>>
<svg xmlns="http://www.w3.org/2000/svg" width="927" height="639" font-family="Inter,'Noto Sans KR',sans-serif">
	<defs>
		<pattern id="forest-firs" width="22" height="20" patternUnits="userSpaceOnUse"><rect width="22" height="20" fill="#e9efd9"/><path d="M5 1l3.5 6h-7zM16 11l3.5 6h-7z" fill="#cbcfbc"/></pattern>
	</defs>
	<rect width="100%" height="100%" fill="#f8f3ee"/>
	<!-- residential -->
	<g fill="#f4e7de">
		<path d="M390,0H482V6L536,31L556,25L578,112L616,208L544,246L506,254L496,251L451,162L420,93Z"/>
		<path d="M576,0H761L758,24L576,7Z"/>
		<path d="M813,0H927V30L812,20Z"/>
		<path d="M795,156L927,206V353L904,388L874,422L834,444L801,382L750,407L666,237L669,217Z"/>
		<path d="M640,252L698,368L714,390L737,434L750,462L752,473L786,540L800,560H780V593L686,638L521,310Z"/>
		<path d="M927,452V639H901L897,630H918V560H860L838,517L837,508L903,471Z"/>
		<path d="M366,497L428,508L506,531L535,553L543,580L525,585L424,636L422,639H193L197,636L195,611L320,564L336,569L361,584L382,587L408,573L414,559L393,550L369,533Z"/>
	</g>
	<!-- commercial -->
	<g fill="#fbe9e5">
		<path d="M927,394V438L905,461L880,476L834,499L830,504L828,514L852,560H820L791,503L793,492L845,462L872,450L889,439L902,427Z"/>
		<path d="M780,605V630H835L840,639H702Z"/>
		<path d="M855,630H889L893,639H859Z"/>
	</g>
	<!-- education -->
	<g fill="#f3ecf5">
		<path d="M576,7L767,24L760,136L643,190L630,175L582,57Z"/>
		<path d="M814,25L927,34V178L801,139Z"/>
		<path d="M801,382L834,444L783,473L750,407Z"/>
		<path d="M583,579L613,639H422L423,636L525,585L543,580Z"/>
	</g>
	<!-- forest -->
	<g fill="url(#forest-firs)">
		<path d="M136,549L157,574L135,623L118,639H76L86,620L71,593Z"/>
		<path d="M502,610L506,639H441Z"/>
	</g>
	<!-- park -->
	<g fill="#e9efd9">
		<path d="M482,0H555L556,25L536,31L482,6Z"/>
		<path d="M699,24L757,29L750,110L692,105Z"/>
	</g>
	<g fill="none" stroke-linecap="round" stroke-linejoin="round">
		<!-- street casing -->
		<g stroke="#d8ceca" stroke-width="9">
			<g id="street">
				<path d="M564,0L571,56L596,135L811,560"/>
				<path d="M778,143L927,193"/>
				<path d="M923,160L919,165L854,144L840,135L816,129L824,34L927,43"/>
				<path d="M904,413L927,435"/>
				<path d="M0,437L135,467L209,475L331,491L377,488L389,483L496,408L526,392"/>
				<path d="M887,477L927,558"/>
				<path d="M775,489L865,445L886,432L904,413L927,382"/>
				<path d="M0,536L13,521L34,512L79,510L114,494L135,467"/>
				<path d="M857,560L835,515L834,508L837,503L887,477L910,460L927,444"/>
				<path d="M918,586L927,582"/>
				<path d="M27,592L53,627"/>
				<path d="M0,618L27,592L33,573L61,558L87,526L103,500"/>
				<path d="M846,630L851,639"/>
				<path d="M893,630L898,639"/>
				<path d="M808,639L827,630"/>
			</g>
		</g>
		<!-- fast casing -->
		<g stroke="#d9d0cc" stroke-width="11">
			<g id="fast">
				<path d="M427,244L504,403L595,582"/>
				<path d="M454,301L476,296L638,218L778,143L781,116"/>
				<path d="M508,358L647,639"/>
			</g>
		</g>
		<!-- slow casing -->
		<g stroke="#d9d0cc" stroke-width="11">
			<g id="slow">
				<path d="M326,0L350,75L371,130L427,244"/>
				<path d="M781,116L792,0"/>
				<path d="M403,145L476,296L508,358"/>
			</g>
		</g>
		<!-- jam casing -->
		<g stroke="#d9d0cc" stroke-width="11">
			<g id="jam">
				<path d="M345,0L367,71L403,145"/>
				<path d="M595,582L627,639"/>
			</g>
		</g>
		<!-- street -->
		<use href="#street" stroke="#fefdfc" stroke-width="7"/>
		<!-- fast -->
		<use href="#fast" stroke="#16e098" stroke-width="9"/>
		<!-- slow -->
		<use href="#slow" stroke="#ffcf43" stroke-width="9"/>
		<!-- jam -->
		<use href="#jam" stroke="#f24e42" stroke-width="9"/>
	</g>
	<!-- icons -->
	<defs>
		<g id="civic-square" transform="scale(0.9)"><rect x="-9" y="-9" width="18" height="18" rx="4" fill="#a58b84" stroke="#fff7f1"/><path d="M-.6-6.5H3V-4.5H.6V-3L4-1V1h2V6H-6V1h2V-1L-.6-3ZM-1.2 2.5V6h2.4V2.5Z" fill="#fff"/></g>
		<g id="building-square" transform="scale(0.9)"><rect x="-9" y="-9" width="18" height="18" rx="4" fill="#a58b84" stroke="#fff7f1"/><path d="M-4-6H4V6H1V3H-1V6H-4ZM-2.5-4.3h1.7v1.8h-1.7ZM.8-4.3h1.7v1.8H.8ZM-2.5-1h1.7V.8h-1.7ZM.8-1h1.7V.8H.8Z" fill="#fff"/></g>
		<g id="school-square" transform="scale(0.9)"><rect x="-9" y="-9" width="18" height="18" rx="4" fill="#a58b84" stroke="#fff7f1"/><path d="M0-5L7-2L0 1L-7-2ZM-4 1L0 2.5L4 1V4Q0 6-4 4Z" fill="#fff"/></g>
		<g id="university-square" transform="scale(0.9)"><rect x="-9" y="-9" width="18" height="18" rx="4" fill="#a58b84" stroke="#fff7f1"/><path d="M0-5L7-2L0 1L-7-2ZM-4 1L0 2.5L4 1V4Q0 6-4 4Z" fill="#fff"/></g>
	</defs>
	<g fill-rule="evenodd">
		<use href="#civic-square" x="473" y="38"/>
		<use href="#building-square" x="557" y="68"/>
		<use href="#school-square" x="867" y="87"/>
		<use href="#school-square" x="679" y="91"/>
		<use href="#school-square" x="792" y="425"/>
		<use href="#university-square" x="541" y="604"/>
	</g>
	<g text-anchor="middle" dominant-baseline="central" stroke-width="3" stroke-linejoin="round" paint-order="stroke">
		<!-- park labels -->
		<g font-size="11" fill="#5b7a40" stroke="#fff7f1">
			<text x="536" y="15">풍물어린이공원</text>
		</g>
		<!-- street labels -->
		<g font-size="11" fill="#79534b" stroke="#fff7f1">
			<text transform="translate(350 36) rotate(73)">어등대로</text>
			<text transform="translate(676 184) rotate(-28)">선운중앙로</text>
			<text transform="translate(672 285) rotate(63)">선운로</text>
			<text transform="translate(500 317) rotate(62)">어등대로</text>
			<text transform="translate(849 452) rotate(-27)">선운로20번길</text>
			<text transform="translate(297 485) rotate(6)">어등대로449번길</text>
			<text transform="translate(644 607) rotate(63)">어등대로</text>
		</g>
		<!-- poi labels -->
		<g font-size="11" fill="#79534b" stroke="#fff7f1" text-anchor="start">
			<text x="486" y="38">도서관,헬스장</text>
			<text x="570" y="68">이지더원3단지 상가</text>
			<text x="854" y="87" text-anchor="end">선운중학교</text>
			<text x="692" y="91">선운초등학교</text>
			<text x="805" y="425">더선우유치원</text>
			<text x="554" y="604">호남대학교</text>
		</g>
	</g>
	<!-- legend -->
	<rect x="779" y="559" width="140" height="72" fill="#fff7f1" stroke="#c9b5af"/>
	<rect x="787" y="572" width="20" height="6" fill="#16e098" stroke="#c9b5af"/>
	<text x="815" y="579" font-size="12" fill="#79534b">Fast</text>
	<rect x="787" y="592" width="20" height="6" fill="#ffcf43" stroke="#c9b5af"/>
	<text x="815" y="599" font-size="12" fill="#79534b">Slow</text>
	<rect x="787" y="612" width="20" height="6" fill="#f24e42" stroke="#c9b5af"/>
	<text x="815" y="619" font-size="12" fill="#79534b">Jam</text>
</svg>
<<
• Problem
Copy all lines from the entries that contain the word "round".

• Answer
	<g fill="none" stroke-linecap="round" stroke-linejoin="round">
	<g text-anchor="middle" dominant-baseline="central" stroke-width="3" stroke-linejoin="round" paint-order="stroke">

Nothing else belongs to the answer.